Joint position lists
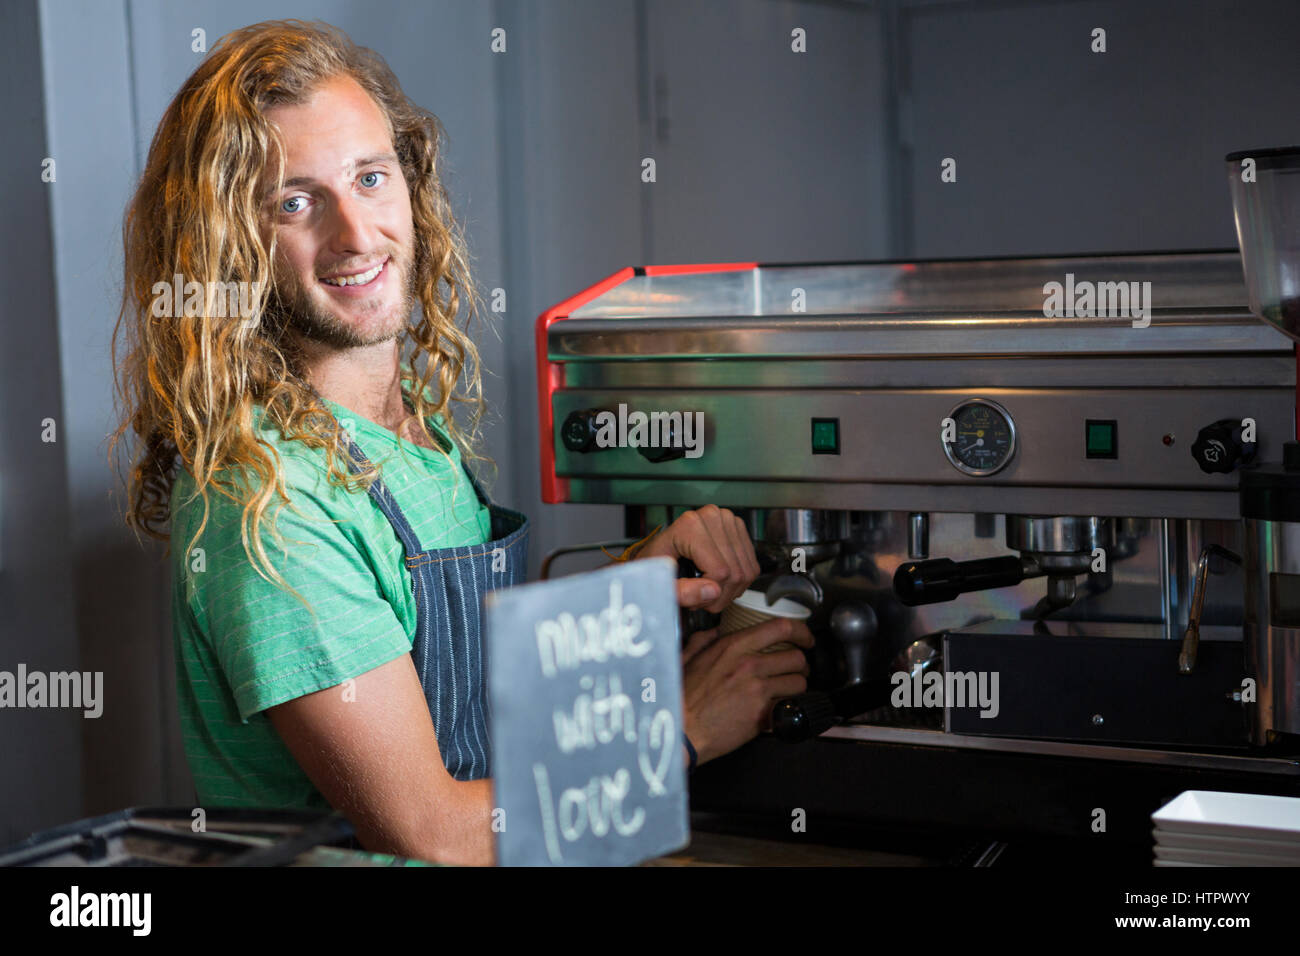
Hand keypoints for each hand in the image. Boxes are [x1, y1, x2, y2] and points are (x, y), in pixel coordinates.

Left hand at [636, 505, 759, 612]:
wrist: (659, 551)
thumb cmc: (656, 565)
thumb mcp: (659, 582)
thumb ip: (681, 592)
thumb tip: (713, 591)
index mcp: (690, 525)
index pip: (720, 571)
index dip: (709, 594)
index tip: (693, 600)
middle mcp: (712, 517)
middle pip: (735, 573)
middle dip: (720, 595)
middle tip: (700, 599)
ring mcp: (728, 520)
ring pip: (746, 572)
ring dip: (730, 591)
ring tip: (708, 590)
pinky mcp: (738, 528)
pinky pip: (751, 566)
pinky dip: (738, 582)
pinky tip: (719, 580)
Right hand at [679, 616, 813, 765]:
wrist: (682, 728)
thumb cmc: (683, 695)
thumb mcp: (689, 656)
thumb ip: (705, 639)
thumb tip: (716, 630)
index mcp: (733, 646)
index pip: (781, 628)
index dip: (801, 632)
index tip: (805, 638)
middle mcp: (749, 664)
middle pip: (796, 657)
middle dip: (800, 664)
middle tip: (796, 670)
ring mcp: (757, 689)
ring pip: (798, 682)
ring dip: (796, 686)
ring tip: (787, 690)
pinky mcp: (762, 713)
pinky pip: (789, 705)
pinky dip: (788, 707)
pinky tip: (779, 708)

#### [Task directions]
The answer should consist only of the lines from the one containing "middle dip: (800, 664)" through the last line of the data, given again exactly.

#### [Written response]
middle dip: (800, 664)
middle tip: (796, 670)
ring mcp: (757, 689)
ring pip: (798, 682)
ring dip: (796, 686)
ring tip: (787, 690)
pinky mcp: (762, 713)
pinky pip: (789, 705)
pinky dip: (788, 707)
pinky tip: (779, 708)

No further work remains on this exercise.